There’s one piece missing. Suppose Natalia is especially devious and comes up with a plan to cheat the challenge: as each message comes by, she’ll replace it with a different message she’s created in secret. This way, she can do separate TLS handshakes with Janice and Mario and neither of them will know. When a message comes from Mario, she’ll decode it using the shared key she created with him (but which he *thinks* he created with Janice), then encode it using the shared key she created with Janice (who *thinks* she created it with Mario). This a type of man-in-the-middle attack.

Luckily, there is a solution to this problem. Imagine that Janice and Mario are especially insightful and they predict that this might happen. They approach you before you start the challenge and point out that it could be cheated. To prevent that, they each sign their name on a note and ask you to post it where everyone can see. That way, they can sign the messages they send, and unless Natalia knows how to forge signatures very quickly, they’ll know that the messages are authentic by comparing the signature on each note to the publicly visible one.
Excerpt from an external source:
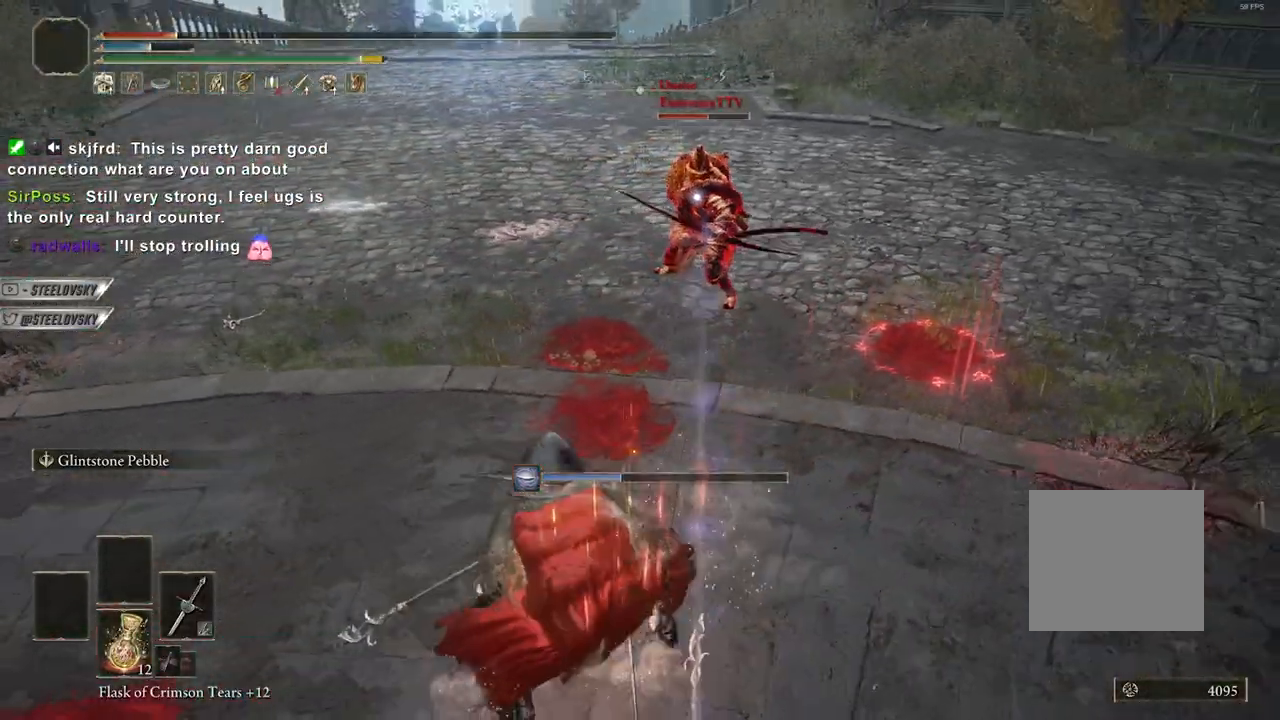
{"buttons": ["CIRCLE", "L1"], "left_stick": "down-right", "right_stick": "center", "events": [[17, "left_stick", "down-left"], [283, "left_stick", "down-right"]]}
Computers sign messages using digital signatures, which is more math magic I won’t get into here. But in short, one party provides a public key, a message, and a signature, and another party uses math to prove that the message matches the public key. On the web, this public key is usually provided by a trusted source, known as a Certificate Authority, and pre-installed on your operating system or web browser. That way, your computer can use information it already possesses to verify the authenticity of messages from uncertain sources and make sure it’s setting up secure communication with the intended server.

All of this to stop people from knowing which cat videos you’re watching. And your credit card number, I guess.